Israeli and Lebanese officials clashed at a Security Council meeting Monday as Lebanon's acting foreign minister, Tareq Mitri, asked for an international investigation into the deadly air strike on the southern town of Qana, where 54 people, including many children, were killed Sunday.

Mitri, who is also Lebanon's Minister of Culture, repeated Lebanon's demand for an immediate ceasefire in the battle between Israel and Hezbollah forces. He described a "pattern of behavior" in Israel's actions against Lebanon and asked that an international probe of the civilian deaths be set in motion. "This is a deliberate massacre against civilians. The civilians in Qana had been given the choice of either staying in the shelter or leave because they were asked to leave. How could they leave when all the roads are bombarded? There have been many civilians that were asked to flee their villages and as they were, they were bombarded. So, they were given a choice between being bombarded while on a truck or in a shelter," he said.

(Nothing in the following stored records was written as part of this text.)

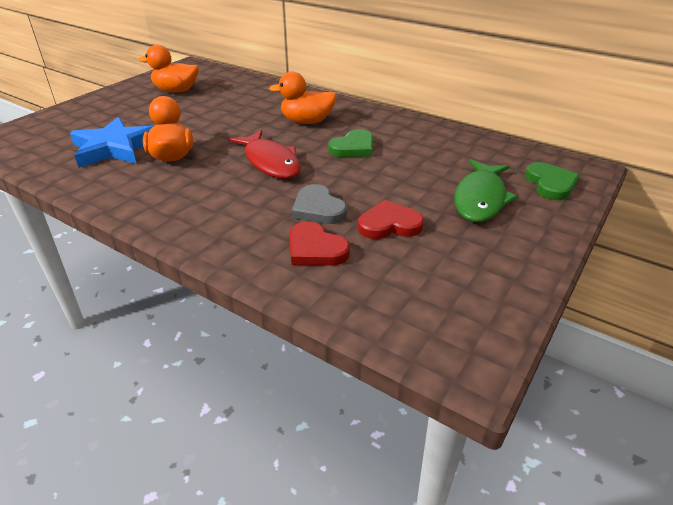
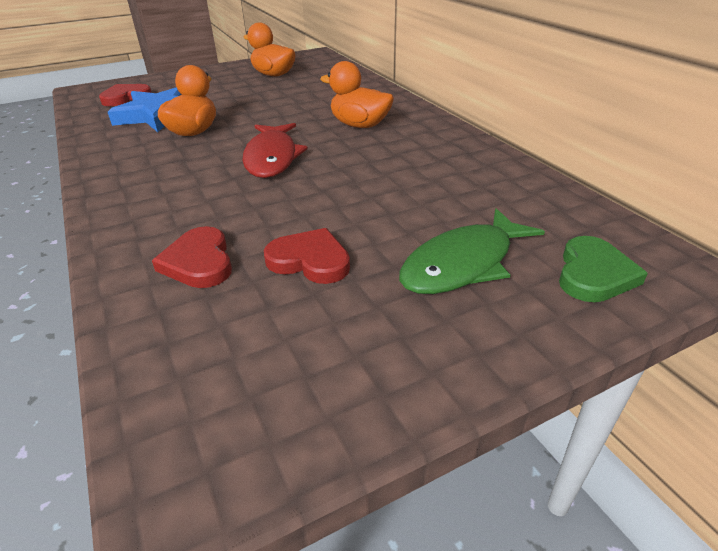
camera: 30 degrees right, 0 degrees up
(52, 139) = (126, 98): none -> red heart
(318, 208) = (257, 219): grey heart -> none
(353, 147) = (376, 163): green heart -> none

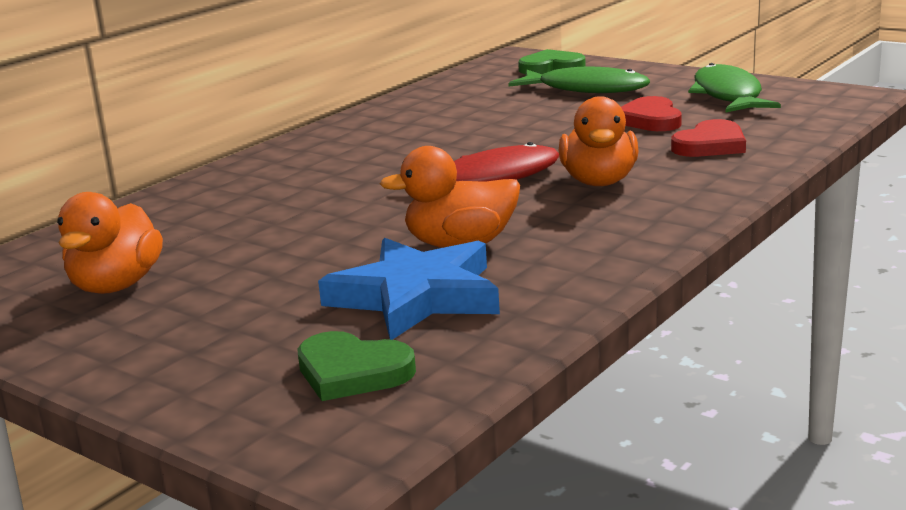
camera: 115 degrees left, 15 degrees down
(126, 98) = (352, 372): red heart -> green heart
(327, 353) = (728, 95): none -> green fish
(359, 125) = (342, 169): orange duck -> orange duck (599, 182)

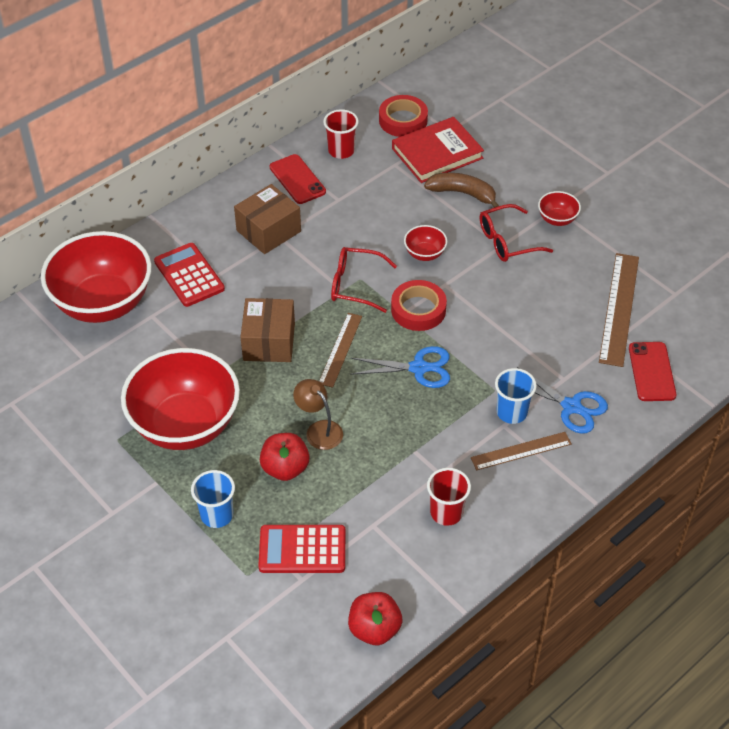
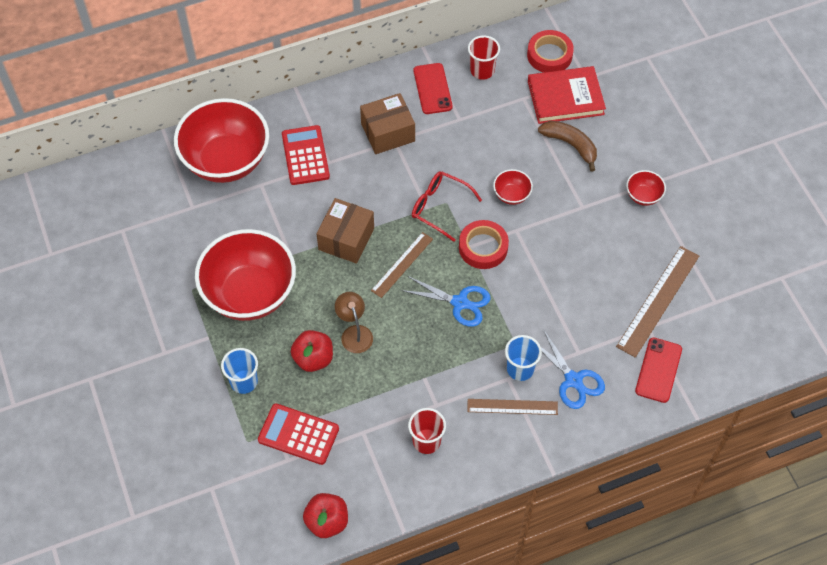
camera: 20 degrees right, 10 degrees up
(507, 241) = (588, 204): red glasses -> none

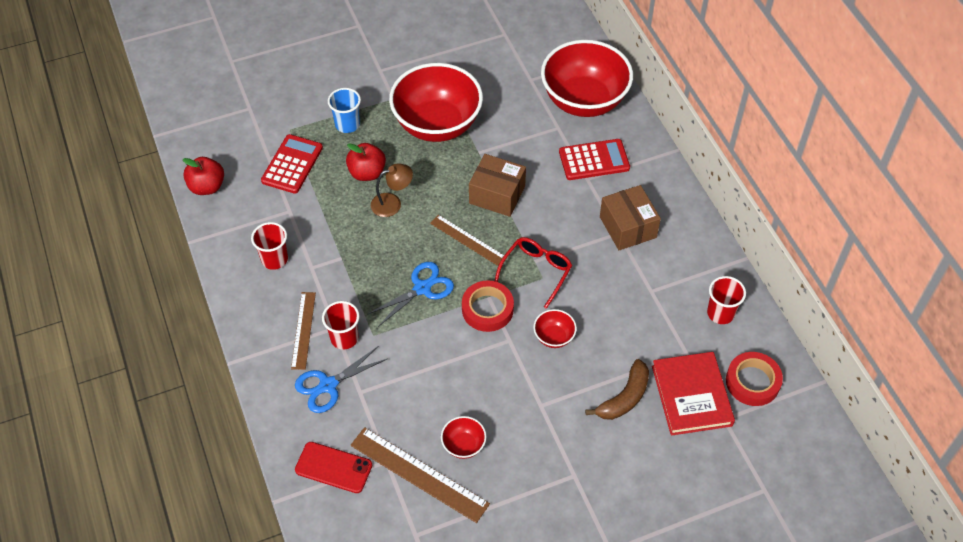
camera: 90 degrees right, 5 degrees down
(432, 89) = (689, 266): red phone -> none
(460, 303) = (422, 288): blue scissors -> blue scissors turned 150 degrees counterclockwise
(520, 369) = (344, 338): blue cup -> red cup
(643, 196) = (557, 469): red bowl -> red bowl (463, 445)

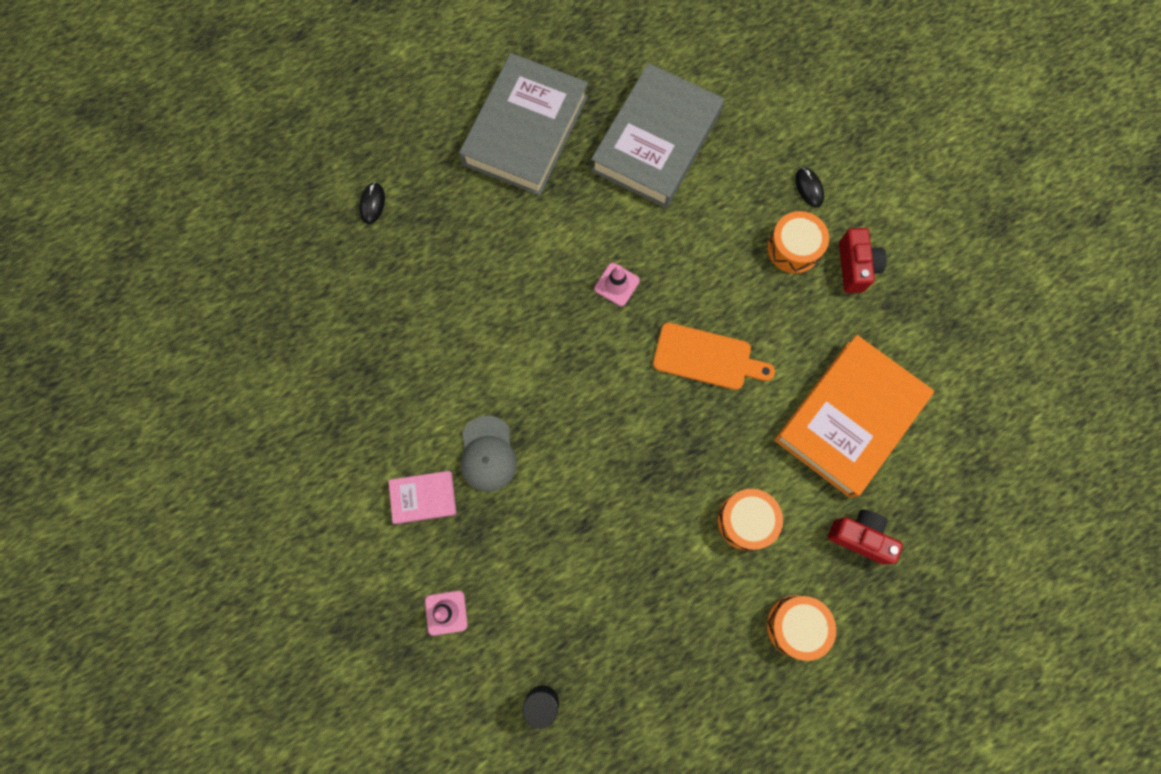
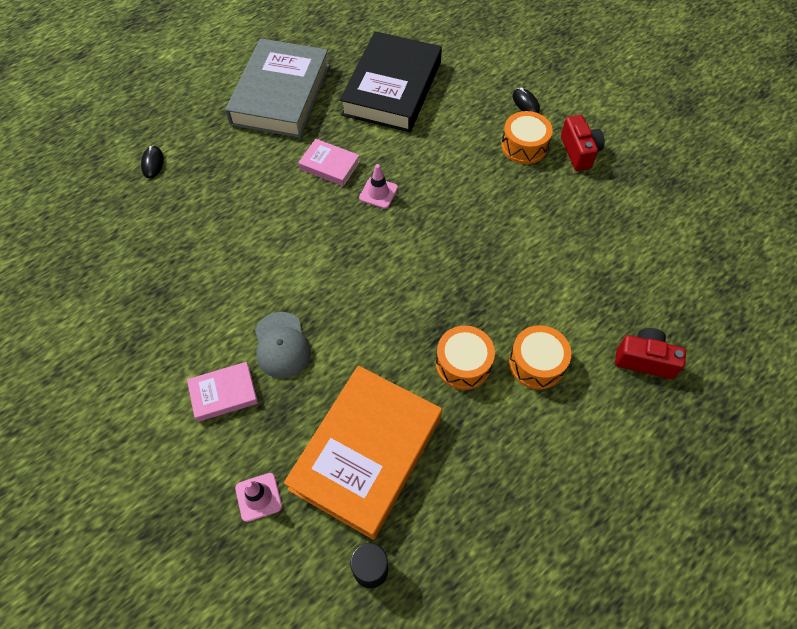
camera: 10 degrees left, 15 degrees down
(568, 239) = (329, 165): none -> pink book
(656, 141) = (392, 88): grey book -> black book
(707, 358) = (469, 236): orange cutting board -> none
(796, 626) = (607, 449): orange drum -> orange drum (463, 363)
(849, 418) = (606, 265): orange book -> orange book (366, 453)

Israel accuses Hezbollah of using southern Lebanon to launch rockets into northern Israel. Israel says it did not know that civilians had taken shelter in the building. But the acting foreign minster told the Security Council the Lebanese people are tired of hearing that mistakes are made in war situations.

Israel's ambassador to the United Nations, Dan Gillerman, said Israel has repeatedly been forced to take action against forces operating in Lebanon. He said Lebanon must take some responsibility for losing control of its own fate. "Violence is there because you have allowed violence to take you over. You have allowed a peaceful, fun-loving, entrepreneurial, cultural country to become a hotbed of terrorism and a cesspool of hatred. When those children are incited the way they are, do not expect them to grow up any other way. These children do not need Qana in order to hate us. I believe that no baby is born wanting to be a suicide bomber and no mother gives birth to a child wanting him to become a shaheed (suicide bomber), but if that is the kind of culture they grow up in, indeed, violence breeds violence," he said.

Mitri said Lebanon has approved a plan to end the conflict, which calls for an increase in international troops in southern Lebanon and the release of Israeli and Lebanese prisoners. But he said a political solution cannot be negotiated without a ceasefire.